_本文_.
──────
本作品では女性弁護士ノラを演じたローラ・ダーンがアカデミー賞助演受賞を獲得しています。素晴らしい演技振りで、極めてインパクトの強い役を文句なく的確に演じていたと思います。しかりながら、本作主演のふたりの演技こそアカデミー主演賞に相応しいのではないかと改めて思いました。アンソニー・ホアキンのジョーカー役も素晴らしかったし、ジュディ役のレネーも確かに素晴らしかった。しかし、本作品のふたりも申し分なく役を演じ切っていたと感じました。同じ離婚劇を扱う映画「クレイマー・クレイマー」を40年ぶりに凌ぐ出来ではないかと某映画雑誌に表現されていました。同時のダスティン・ホフマンの映画を思い出しました。同作品中ではダスティン・ホフマンが男手ひとつで子供を育て、学校に送り届ける事に散々苦労していたドタバタが印象に残っています。慣れない手つきで焼いたフレンチトーストが真っ黒に焦げていたのが未だに記憶にあります…それに比べて、チャーリー(アダム・ドライバー)の父親役は決して起用ではないものの、それなりにスマートにこなしているところが時代の変化を感じるところです。お決まりのハローウィンの変装なども無難にこなしている良い父親振りがなんとも自然でした。
──────
_掲載データ_.
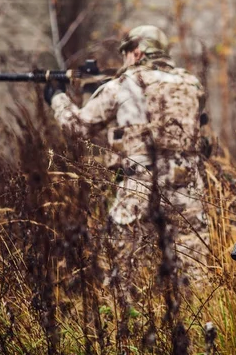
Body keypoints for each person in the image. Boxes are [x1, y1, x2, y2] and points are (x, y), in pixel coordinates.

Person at [45, 25, 208, 335]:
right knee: (191, 257)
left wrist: (57, 98)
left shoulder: (122, 84)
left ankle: (125, 329)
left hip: (139, 182)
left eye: (126, 54)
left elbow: (78, 126)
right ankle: (201, 326)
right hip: (186, 181)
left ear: (137, 51)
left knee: (124, 260)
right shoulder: (191, 83)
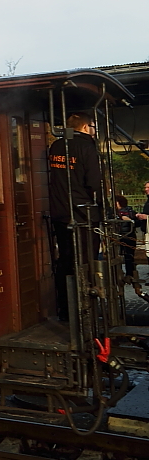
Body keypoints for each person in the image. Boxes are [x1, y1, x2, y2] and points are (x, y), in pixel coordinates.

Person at [47, 112, 103, 321]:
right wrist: (101, 206)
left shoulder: (56, 146)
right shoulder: (87, 147)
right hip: (84, 213)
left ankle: (64, 308)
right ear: (86, 127)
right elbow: (94, 183)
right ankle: (85, 309)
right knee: (87, 261)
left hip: (61, 211)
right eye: (94, 126)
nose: (95, 130)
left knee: (66, 259)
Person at [114, 194, 138, 283]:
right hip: (125, 235)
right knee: (127, 256)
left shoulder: (127, 211)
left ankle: (128, 273)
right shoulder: (129, 211)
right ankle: (128, 273)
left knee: (127, 256)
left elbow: (136, 221)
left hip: (126, 235)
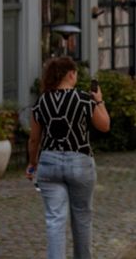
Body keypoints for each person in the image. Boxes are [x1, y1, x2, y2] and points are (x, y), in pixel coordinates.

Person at [28, 58, 110, 259]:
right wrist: (99, 100)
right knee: (82, 217)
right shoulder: (83, 98)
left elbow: (34, 139)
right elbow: (105, 125)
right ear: (71, 74)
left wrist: (32, 164)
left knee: (55, 220)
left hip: (49, 164)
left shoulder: (41, 102)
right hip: (80, 162)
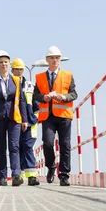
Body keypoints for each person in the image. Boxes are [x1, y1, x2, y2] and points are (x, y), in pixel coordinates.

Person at [33, 46, 78, 186]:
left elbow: (74, 94)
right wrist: (43, 98)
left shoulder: (68, 75)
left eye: (57, 58)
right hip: (48, 116)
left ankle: (64, 175)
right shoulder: (39, 77)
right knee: (47, 143)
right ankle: (51, 167)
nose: (54, 60)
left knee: (65, 145)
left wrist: (64, 97)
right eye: (52, 58)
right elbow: (35, 95)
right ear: (47, 60)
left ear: (60, 60)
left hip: (64, 115)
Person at [0, 50, 28, 186]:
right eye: (1, 62)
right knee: (1, 148)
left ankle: (16, 175)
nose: (3, 64)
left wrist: (25, 119)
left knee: (14, 146)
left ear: (9, 64)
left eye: (6, 62)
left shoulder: (16, 80)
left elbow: (22, 100)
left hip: (14, 118)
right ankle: (2, 177)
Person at [11, 58, 40, 186]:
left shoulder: (30, 86)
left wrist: (32, 119)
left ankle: (32, 176)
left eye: (21, 69)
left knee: (28, 147)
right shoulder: (9, 85)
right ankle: (20, 175)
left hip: (30, 123)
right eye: (16, 69)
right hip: (16, 122)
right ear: (12, 70)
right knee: (18, 148)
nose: (19, 71)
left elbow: (36, 105)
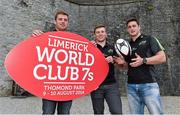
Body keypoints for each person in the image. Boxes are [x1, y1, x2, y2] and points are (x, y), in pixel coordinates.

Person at [114, 18, 166, 114]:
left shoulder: (150, 39)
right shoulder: (127, 45)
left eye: (134, 26)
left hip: (149, 85)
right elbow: (126, 66)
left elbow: (162, 58)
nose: (132, 28)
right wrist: (120, 63)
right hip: (131, 87)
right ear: (127, 29)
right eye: (129, 27)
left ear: (139, 27)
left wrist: (144, 60)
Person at [32, 10, 72, 115]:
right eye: (60, 19)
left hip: (67, 87)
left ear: (68, 23)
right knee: (48, 113)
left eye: (65, 20)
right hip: (50, 86)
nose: (63, 22)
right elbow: (35, 53)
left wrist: (92, 46)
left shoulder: (73, 40)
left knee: (65, 113)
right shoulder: (45, 37)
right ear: (55, 21)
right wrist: (33, 38)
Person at [91, 25, 122, 114]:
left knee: (117, 112)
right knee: (98, 112)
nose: (100, 34)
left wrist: (114, 61)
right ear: (94, 35)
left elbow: (121, 65)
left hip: (111, 85)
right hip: (96, 86)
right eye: (98, 32)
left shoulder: (113, 48)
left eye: (102, 31)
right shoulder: (90, 47)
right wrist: (87, 47)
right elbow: (82, 64)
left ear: (106, 34)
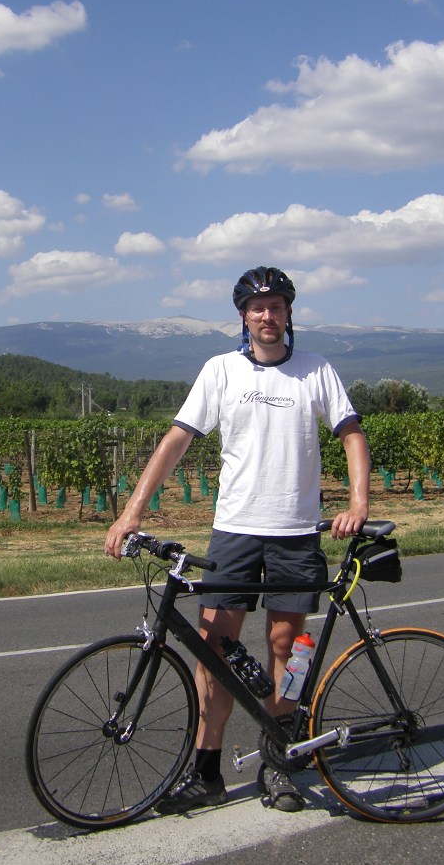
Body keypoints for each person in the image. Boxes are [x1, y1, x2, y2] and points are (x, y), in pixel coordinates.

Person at [104, 266, 370, 814]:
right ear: (243, 317)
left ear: (288, 314)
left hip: (295, 534)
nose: (267, 316)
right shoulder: (220, 370)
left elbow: (351, 433)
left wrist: (359, 503)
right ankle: (207, 771)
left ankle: (281, 760)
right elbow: (177, 440)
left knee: (288, 650)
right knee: (213, 652)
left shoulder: (316, 371)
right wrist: (132, 511)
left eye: (277, 307)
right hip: (235, 532)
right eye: (258, 308)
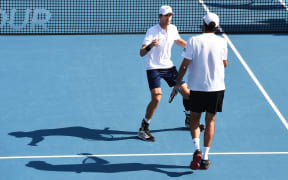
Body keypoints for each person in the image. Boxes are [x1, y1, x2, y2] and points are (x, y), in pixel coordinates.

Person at [171, 12, 228, 170]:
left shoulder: (193, 41)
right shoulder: (222, 42)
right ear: (216, 27)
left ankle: (196, 149)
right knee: (210, 122)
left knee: (195, 119)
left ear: (203, 24)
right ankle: (205, 158)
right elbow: (225, 63)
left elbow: (184, 65)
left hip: (196, 88)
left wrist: (177, 84)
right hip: (216, 89)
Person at [137, 5, 191, 142]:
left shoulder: (173, 29)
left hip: (169, 67)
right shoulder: (152, 31)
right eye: (166, 15)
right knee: (156, 98)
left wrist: (193, 48)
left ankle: (189, 119)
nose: (168, 18)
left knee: (187, 94)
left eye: (170, 15)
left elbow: (178, 41)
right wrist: (150, 46)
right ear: (160, 16)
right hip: (153, 67)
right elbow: (141, 53)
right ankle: (143, 128)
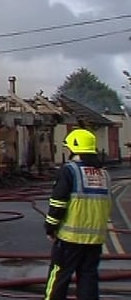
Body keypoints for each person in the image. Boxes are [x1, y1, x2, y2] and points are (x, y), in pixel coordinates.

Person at [43, 128, 111, 300]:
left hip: (69, 239)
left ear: (74, 149)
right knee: (88, 279)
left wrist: (50, 228)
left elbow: (58, 203)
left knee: (59, 278)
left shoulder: (69, 171)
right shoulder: (104, 174)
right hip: (95, 239)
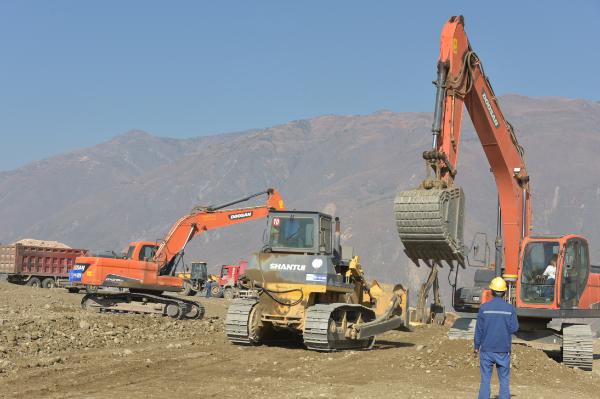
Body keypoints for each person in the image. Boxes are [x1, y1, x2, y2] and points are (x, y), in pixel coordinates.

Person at [474, 277, 519, 399]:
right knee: (504, 380)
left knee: (485, 380)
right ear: (504, 292)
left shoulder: (484, 308)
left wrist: (476, 346)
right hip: (503, 350)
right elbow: (514, 328)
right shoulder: (510, 309)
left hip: (486, 350)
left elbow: (479, 329)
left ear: (491, 291)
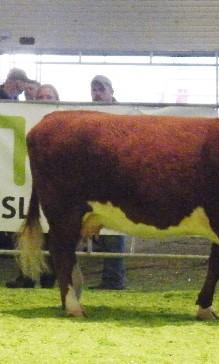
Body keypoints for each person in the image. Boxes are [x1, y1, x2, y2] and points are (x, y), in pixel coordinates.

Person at [5, 84, 60, 289]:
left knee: (53, 233)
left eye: (49, 96)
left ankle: (50, 276)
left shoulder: (62, 123)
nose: (44, 99)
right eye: (41, 96)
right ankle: (26, 274)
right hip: (26, 180)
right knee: (27, 227)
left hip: (53, 185)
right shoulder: (27, 117)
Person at [0, 68, 33, 256]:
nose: (24, 87)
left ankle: (8, 242)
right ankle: (1, 243)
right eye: (23, 83)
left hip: (12, 157)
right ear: (16, 82)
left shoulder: (16, 103)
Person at [89, 75, 127, 290]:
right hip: (98, 181)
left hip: (118, 179)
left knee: (115, 230)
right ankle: (110, 277)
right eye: (94, 89)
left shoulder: (124, 113)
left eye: (101, 89)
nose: (97, 93)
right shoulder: (89, 114)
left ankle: (114, 279)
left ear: (112, 91)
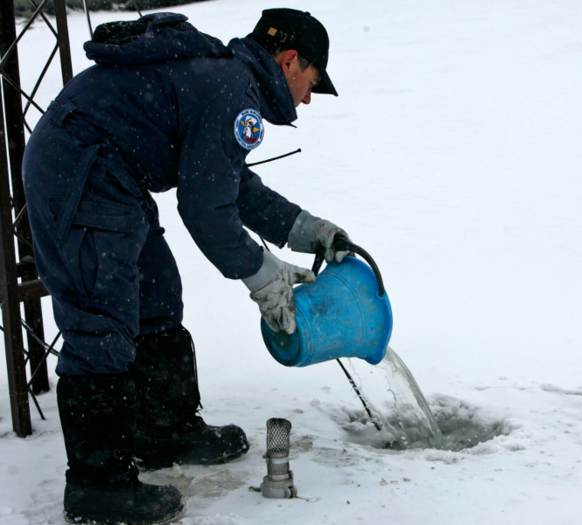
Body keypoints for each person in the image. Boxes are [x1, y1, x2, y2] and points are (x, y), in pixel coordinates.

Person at [22, 8, 349, 524]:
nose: (306, 99)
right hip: (81, 172)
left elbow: (227, 184)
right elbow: (204, 208)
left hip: (107, 170)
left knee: (155, 292)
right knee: (101, 317)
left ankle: (163, 430)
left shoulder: (226, 79)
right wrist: (263, 278)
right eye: (311, 83)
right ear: (289, 61)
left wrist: (309, 230)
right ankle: (96, 484)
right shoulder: (230, 91)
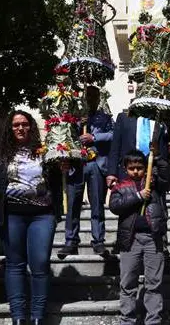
──────
_課題一覧_.
- 1) 本文に登場する役名(登場人物の名前)をすべて挙げてください。
- 2) 本文に基づき、次の問いに答えてください。
(a) ローラ・ダーンが本作品で演じたのはどのような役ですか。
(b) 某映画雑誌は、本作品がどの映画を何年ぶりに凌ぐ出来だと表現していましたか。
(c) ダスティン・ホフマンの映画で、真っ黒に焦げていた料理は何ですか。
- 3) 本文のうち、"本作品では女性弁護士ノラを演"から"親振りがなんとも自然でした。"までを一字一句違えずに書き写してください。

_解答一覧_.
- 1) ノラ、ジョーカー、ジュディ、チャーリー

- 2)
(a) 女性弁護士ノラ
(b) 「クレイマー・クレイマー」を40年ぶりに凌ぐ出来
(c) フレンチトースト

- 3)
本作品では女性弁護士ノラを演じたローラ・ダーンがアカデミー賞助演受賞を獲得しています。素晴らしい演技振りで、極めてインパクトの強い役を文句なく的確に演じていたと思います。しかりながら、本作主演のふたりの演技こそアカデミー主演賞に相応しいのではないかと改めて思いました。アンソニー・ホアキンのジョーカー役も素晴らしかったし、ジュディ役のレネーも確かに素晴らしかった。しかし、本作品のふたりも申し分なく役を演じ切っていたと感じました。同じ離婚劇を扱う映画「クレイマー・クレイマー」を40年ぶりに凌ぐ出来ではないかと某映画雑誌に表現されていました。同時のダスティン・ホフマンの映画を思い出しました。同作品中ではダスティン・ホフマンが男手ひとつで子供を育て、学校に送り届ける事に散々苦労していたドタバタが印象に残っています。慣れない手つきで焼いたフレンチトーストが真っ黒に焦げていたのが未だに記憶にあります…それに比べて、チャーリー(アダム・ドライバー)の父親役は決して起用ではないものの、それなりにスマートにこなしているところが時代の変化を感じるところです。お決まりのハローウィンの変装なども無難にこなしている良い父親振りがなんとも自然でした。